When it comes to amounts donated to entities that allocate them to activities and priority patronage programs, the previous percentages will be raised by five percentage points.

On the other hand, the amounts donated to legally recognized foundations that report to the corresponding protectorate body, as well as to associations declared of public utility, not included in the scope of application of the 10 / 49 Law, are entitled to deduct 2002%, of December 23, tax regime of non-profit entities and tax incentives for patronage.

Finally, membership fees and contributions to Political Parties, Federations, Coalitions or Voters' Groups give right to a 20 deduction by 100, with a maximum base of 600 € per year.

  1. Deduction for income obtained in Ceuta or Melilla

For residents in Ceuta or Melilla for a period of less than three years, the deduction consists of the 50% of the state and autonomous community fees proportionally corresponding to the income obtained in Ceuta or Melilla.

Residents in Ceuta or Melilla for three or more years, may apply the same deduction also for income obtained outside these cities, in the tax periods initiated after the end of that term (3 years). For this, it is necessary that at least one third of the net worth of the taxpayer, determined according to the regulations of the Wealth Tax, is located in Ceuta or Melilla.
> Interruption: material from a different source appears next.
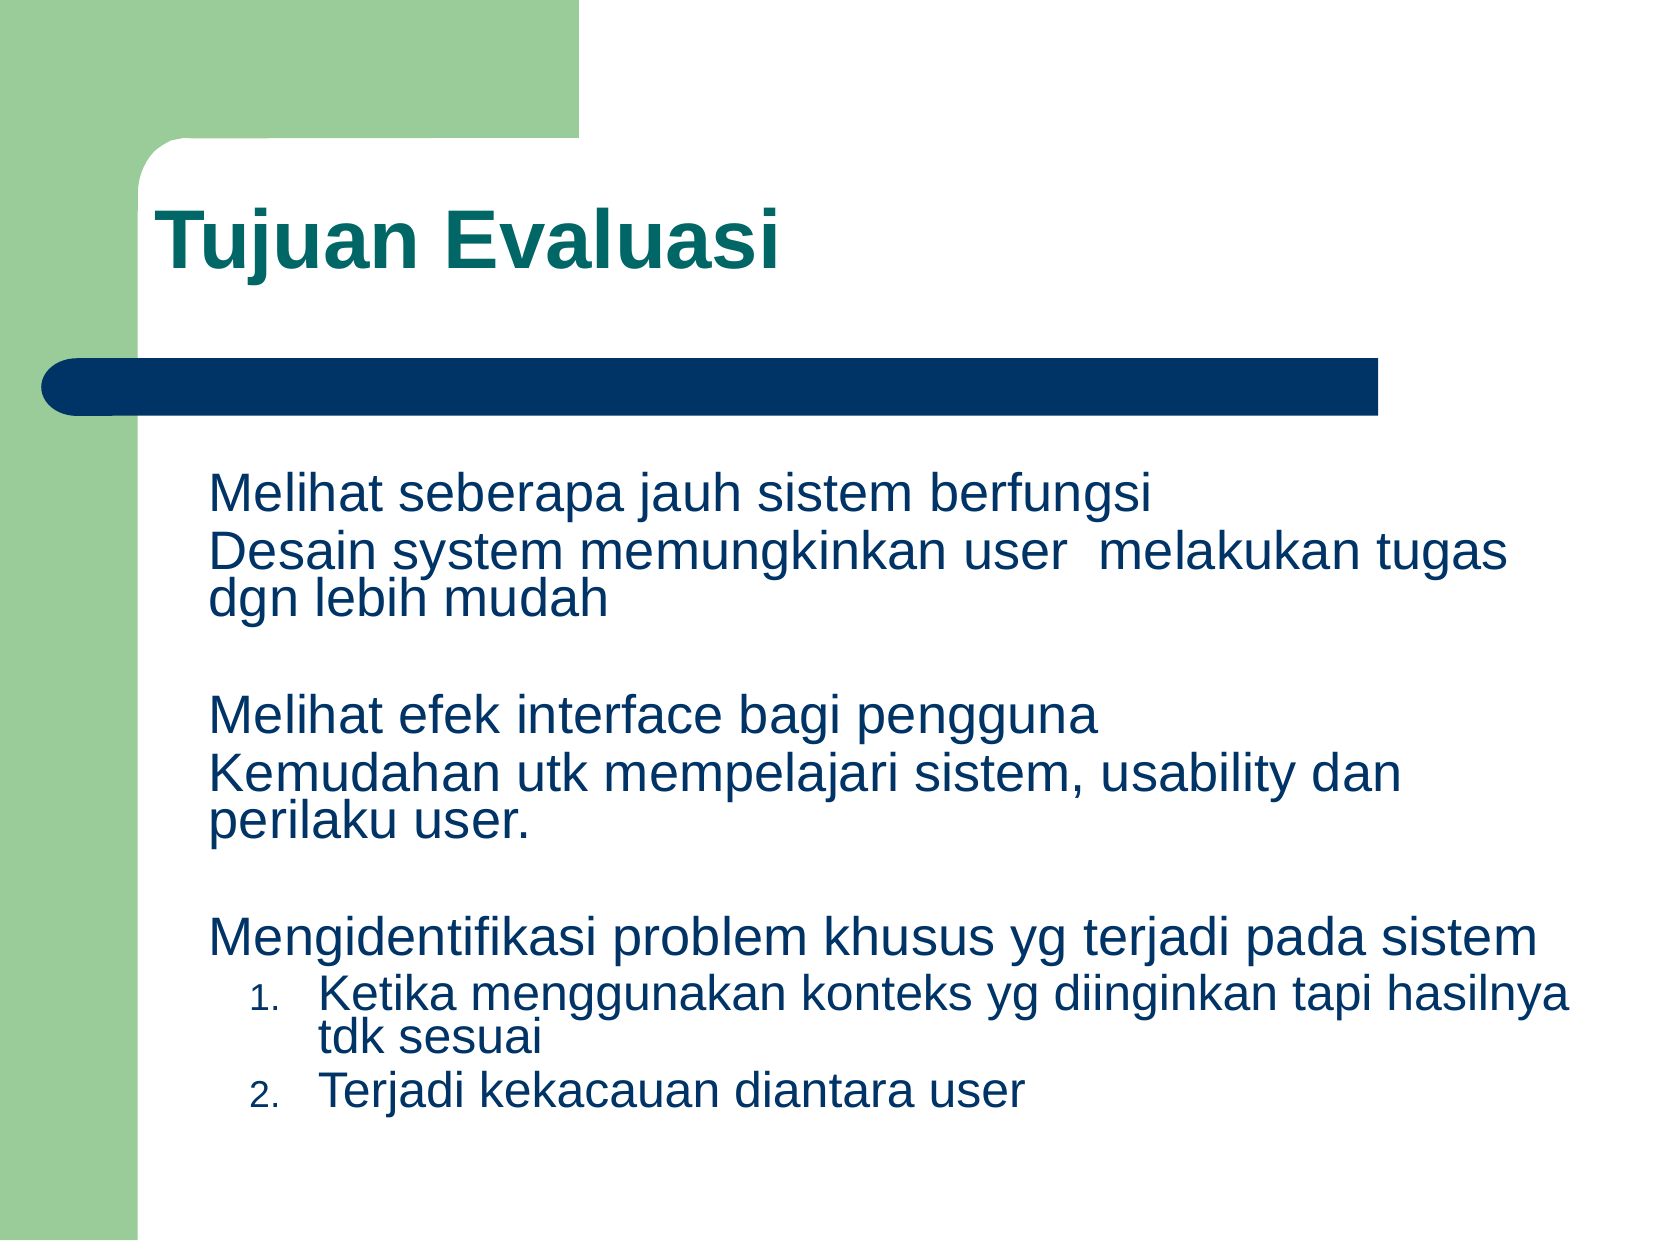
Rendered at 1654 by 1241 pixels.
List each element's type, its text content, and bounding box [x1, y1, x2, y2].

The maximum amount of income obtained outside these cities that can enjoy the deduction will be the net amount of the income and capital gains and losses obtained in those cities

Non-resident taxpayers in Ceuta or Melilla may deduct the 50% of the state and autonomous community fees that proportionally correspond to the incomes computed for the determination of the positive taxable bases that would have been obtained in Ceuta or Melilla.
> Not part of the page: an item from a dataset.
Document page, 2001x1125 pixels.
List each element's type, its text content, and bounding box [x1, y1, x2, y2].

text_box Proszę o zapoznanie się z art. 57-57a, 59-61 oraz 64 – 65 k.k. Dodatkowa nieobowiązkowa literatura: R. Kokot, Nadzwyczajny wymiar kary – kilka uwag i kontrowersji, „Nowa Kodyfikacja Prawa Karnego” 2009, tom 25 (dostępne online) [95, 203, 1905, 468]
The amount of the deduction for income obtained in Ceuta or Melilla may not exceed in any case the 50% of the part of the state and autonomous community tax payments.

  1. Deduction for actions for the protection and dissemination of the Spanish Historical Heritage and the World Heritage

The 15 can be deducted by 100 from the investments or expenses made by the following concepts:

  • Acquisition of assets of the Spanish Historical Heritage, made outside the Spanish territory for its introduction into said territory, provided that the goods are declared of cultural interest or included in the General Inventory of movable property within one year from its introduction. The basis for this deduction in this form is constituted by the valuation made by the Board of rating, valuation and export of assets of the Spanish historical heritage.
  • Conservation, repair, restoration, diffusion and exhibition of the property of its property that are declared of cultural interest according to the regulations of the Historical Patrimony of the State and of the Autonomous Communities.
  • Rehabilitation of buildings, the maintenance and repair of their roofs and facades, as well as the improvement of their property infrastructures, located in the environment that is the object of protection of Spanish cities or of architectural, archaeological, natural or landscape ensembles and of the goods declared World Heritage by Unesco located in Spain.
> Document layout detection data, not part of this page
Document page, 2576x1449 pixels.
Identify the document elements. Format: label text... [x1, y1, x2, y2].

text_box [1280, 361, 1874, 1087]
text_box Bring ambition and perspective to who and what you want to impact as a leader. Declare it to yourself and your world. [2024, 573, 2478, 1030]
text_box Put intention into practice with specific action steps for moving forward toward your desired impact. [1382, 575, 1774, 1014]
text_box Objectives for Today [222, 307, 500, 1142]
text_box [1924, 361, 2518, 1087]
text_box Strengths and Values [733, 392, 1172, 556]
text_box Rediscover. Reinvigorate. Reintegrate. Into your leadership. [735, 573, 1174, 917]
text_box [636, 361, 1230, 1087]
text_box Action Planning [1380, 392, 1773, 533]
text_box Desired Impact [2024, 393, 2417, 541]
You have to check compliance with the requirements established for each case.

  1. Autonomous deductions

Finally, we can not forget the best 20 2017 income deductions the specific deductions that apply to the residents of each autonomous community. To consult them click here.

Due to the large number of concepts dealt with in this article, it has not been possible to include all the requirements, limits and other elements that affect each type of deduction. Therefore, we recommend checking the specific regulations that regulate each deduction before its application.